If you change these settings often, though, you may tire of launching Disk Utility and opening its preferences panel. As an alternative—and with a side bonus of gaining one additional option—you can install a hidden System Preferences panel to make accessing these options a bit easier. There are two ways to install this panel; one requires Terminal, and the other uses just the Finder. If Apple were to update the panel at some point, the Finder method wouldn’t reflect those updates, while the Terminal method always insures you’re seeing the latest version of the panel.
If you’d like the simple Finder solution, navigate to /System/Library/PrivateFrameworks/ DiskImages.framework/Versions/A/Resources. In that folder, you’ll see a file named DiskImages.prefPane. Just double-click it, wait for System Preferences to launch, and then decide whether you’d like to install the panel just for your user, or for all users of the machine. Click Install and you’re done.Read more ...

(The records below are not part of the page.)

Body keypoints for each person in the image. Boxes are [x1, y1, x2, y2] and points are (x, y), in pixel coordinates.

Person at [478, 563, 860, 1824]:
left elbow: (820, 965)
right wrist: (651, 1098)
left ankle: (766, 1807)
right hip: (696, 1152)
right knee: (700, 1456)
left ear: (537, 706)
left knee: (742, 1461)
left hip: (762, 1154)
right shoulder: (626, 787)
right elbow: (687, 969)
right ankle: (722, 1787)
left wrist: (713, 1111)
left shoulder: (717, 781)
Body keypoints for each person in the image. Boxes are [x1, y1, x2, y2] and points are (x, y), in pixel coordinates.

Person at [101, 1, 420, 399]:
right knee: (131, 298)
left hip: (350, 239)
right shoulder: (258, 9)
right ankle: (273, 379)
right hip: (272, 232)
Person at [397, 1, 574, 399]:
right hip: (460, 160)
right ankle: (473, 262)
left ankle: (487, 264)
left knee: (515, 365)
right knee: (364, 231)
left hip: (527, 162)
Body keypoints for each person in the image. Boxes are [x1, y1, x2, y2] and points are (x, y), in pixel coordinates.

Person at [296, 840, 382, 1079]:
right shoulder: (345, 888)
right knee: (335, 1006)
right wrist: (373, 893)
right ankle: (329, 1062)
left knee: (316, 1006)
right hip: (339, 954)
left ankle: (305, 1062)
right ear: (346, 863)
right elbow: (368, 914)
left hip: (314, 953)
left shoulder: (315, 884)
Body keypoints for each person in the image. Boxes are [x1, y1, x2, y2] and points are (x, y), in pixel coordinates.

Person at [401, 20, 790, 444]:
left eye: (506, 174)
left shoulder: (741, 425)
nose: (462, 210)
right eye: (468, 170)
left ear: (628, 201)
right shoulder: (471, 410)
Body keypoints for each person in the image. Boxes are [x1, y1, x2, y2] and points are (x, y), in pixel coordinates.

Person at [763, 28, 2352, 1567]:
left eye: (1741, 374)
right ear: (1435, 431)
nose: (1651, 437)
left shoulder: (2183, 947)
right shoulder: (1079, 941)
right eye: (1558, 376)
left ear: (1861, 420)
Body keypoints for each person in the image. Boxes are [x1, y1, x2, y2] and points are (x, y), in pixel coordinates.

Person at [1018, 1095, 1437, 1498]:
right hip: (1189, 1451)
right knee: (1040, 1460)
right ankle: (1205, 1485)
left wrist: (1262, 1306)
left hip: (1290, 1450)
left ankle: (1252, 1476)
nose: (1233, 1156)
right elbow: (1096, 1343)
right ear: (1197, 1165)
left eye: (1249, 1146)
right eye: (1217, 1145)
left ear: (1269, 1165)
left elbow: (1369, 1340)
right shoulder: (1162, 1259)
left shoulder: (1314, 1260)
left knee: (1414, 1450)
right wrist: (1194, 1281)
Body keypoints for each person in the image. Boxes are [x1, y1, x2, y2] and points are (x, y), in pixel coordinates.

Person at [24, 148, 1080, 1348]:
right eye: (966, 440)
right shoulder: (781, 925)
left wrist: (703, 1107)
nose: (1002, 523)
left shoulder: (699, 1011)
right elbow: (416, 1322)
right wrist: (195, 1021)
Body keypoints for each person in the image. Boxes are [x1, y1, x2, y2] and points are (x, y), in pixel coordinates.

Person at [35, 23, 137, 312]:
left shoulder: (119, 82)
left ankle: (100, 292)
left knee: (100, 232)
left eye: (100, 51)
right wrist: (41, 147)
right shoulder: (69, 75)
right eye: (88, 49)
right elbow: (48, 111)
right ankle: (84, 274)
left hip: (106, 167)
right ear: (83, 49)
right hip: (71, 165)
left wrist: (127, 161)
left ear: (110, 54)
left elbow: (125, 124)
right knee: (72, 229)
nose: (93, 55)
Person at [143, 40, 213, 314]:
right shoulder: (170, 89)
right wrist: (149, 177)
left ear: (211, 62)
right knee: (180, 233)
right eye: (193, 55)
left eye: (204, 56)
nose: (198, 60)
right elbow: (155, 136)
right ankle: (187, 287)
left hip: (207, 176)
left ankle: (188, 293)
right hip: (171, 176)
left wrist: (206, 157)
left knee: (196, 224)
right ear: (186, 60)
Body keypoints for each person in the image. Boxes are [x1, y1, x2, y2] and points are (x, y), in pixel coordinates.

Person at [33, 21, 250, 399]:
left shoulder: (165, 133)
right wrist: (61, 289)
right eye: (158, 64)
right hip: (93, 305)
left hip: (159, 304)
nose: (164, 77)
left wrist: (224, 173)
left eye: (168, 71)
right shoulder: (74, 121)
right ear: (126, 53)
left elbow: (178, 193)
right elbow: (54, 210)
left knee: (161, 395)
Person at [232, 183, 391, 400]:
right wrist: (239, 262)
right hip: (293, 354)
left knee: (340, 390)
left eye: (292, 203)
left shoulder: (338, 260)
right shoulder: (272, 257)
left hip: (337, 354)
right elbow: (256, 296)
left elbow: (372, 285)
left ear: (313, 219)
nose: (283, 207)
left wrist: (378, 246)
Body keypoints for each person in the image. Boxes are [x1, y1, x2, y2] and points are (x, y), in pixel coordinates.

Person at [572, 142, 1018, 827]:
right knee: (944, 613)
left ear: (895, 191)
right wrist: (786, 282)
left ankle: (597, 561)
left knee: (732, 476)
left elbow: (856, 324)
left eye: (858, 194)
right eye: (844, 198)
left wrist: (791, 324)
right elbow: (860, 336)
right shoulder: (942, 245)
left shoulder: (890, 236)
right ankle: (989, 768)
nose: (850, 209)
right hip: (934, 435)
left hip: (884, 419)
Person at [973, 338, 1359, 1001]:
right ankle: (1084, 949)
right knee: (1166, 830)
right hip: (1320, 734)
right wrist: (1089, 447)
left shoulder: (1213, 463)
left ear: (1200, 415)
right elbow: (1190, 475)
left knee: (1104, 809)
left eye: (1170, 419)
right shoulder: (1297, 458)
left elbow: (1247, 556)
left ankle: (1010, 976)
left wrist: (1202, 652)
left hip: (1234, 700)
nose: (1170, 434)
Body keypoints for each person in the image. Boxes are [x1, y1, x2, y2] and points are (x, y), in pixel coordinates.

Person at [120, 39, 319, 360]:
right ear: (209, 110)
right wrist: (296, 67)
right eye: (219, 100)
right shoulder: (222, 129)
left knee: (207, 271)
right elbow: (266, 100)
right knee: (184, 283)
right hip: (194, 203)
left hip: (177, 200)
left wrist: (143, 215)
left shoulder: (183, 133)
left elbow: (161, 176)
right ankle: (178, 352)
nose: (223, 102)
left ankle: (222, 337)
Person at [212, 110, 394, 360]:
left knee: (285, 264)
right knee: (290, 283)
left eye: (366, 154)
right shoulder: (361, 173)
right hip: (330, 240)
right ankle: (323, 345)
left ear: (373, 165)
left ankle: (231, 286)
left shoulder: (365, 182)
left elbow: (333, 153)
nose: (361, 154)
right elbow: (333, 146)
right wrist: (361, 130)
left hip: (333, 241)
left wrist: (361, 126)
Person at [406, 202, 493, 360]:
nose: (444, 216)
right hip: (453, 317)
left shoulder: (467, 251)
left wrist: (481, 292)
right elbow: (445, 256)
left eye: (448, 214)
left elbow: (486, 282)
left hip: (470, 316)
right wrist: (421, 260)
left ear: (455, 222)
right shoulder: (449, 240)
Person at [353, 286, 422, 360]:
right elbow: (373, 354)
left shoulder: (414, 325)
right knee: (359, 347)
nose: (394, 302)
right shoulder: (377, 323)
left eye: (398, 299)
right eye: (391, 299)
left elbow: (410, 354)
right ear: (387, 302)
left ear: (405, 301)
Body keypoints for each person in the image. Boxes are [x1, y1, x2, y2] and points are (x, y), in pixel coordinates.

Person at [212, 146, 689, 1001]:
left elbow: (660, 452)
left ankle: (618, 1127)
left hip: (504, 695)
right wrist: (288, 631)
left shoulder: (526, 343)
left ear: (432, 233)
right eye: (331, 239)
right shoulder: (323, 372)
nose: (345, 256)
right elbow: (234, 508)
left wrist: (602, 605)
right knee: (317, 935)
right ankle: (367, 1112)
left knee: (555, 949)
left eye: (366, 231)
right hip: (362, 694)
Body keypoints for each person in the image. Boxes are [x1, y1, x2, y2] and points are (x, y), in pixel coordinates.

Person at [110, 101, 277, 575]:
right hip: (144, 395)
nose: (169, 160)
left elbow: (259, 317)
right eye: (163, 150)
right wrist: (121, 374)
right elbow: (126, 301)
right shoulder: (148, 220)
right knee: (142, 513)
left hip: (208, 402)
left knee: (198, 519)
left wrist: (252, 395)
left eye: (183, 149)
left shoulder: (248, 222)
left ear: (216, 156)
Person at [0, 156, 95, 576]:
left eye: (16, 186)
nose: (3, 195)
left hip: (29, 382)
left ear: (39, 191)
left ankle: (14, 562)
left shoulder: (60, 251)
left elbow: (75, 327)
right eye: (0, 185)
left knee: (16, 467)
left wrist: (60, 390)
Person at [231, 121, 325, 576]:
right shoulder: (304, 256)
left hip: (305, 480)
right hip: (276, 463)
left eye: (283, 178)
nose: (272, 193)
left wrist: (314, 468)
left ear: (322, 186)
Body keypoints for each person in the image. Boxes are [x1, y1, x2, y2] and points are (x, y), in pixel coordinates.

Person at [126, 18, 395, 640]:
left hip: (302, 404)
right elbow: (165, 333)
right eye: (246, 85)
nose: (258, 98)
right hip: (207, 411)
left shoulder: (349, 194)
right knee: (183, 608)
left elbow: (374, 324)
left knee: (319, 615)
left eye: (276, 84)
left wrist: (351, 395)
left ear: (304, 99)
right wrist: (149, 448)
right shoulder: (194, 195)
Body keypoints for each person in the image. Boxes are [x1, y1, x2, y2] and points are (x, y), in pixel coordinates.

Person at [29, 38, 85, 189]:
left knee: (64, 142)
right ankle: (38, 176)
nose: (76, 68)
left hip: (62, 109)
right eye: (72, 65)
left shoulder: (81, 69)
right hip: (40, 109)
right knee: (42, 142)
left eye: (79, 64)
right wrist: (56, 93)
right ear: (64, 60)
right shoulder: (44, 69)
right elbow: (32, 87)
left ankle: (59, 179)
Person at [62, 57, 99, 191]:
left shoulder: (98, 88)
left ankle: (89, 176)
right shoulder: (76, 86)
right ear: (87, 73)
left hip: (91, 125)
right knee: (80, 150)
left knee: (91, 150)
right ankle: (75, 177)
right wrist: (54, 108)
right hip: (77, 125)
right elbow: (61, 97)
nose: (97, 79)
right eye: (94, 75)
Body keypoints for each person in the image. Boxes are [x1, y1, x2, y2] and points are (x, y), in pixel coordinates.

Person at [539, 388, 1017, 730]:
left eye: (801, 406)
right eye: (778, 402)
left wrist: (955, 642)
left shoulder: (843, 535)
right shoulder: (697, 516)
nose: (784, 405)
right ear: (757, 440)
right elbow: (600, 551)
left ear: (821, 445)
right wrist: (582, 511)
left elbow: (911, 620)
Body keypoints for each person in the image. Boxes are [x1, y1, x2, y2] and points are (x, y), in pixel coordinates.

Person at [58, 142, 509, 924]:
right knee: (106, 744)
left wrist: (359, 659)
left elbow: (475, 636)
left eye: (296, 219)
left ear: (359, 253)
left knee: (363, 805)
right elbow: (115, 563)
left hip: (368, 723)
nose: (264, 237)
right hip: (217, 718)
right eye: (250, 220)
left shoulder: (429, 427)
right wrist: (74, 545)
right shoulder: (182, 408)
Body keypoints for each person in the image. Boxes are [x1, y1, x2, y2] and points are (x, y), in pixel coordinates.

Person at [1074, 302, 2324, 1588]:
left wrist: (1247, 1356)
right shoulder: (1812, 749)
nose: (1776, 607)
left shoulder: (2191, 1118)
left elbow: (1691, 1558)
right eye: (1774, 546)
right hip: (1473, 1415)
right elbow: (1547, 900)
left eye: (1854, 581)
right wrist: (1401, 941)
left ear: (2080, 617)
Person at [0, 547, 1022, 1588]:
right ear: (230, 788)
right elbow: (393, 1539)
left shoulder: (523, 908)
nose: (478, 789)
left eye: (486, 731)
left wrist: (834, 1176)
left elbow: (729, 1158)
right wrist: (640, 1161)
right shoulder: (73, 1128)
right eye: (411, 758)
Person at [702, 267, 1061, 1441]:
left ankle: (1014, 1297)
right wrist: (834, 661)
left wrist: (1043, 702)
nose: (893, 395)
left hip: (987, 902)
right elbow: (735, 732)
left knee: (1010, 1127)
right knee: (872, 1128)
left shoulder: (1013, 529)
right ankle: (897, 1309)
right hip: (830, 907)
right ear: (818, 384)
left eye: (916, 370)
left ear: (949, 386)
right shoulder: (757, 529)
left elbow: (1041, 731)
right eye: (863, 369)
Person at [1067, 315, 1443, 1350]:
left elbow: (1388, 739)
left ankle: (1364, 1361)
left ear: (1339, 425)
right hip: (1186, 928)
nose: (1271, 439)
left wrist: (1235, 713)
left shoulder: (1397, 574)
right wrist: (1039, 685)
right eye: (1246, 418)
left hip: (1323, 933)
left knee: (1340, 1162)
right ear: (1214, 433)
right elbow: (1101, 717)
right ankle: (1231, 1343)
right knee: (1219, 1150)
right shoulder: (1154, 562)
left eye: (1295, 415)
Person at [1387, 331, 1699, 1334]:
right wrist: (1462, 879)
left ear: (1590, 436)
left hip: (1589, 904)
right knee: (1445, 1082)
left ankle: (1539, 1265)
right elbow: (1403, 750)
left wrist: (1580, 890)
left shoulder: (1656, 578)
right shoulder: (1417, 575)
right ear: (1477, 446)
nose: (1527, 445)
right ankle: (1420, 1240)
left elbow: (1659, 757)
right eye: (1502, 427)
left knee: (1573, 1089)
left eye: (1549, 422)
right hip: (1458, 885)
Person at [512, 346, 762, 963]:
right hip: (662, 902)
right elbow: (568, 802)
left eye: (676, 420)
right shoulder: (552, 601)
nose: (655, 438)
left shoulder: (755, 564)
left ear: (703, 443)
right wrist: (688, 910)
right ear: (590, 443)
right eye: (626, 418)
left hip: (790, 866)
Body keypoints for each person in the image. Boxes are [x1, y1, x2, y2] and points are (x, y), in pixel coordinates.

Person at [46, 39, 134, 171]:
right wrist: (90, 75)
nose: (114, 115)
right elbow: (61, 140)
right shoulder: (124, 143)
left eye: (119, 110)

The Terminal method is also simple, though it looks a lot uglier. To insure that you’re always seeing the newest version of the file, instead of installing it by copying it (which is what the Finder method does), we’ll use Terminal to create a symbolic link (much like an alias in the Finder) between the original and an entry in your user’s Library/PreferencePanes folder. (If you’d like to do this for all users instead, you’d use the top-level Library/PreferencePanes folder.) Just copy and paste this command into Terminal (quit System Preferences first if it’s open):
ln -s /System/Library/PrivateFrameworks/DiskImages.framework/Versions/A/Resources/DiskImages.prefPane ~/Library/PreferencePanes/
Regardless of the method you used, when done, you’ll see the new Disk Images panel in the Other section of System Preferences. The panel simply modifies the settings as shown in Disk Utility’s preferences panel, with one exception. The exception is the new preference labeled Ignore Bad Checksums in the Mounting tab. If enabled, OS X will ignore any checksum errors and mount the disk image; typically, a bad checksum will prevent a disk image from mounting.
I strongly advise that you don’t enable this option, as checksums are at least one level of protection against hacked disk images. However, if you have a disk image that you know isn’t hacked (perhaps it’s one you created yourself), but that seems to be damaged and won’t mount, this setting might (with an emphasis on might) just let you mount it and at least copy some of the data off the image.
If you don’t modify your disk image handling options very often, this hint probably won’t save you a lot of time. But if you do a lot of work with disk images, you may find it useful.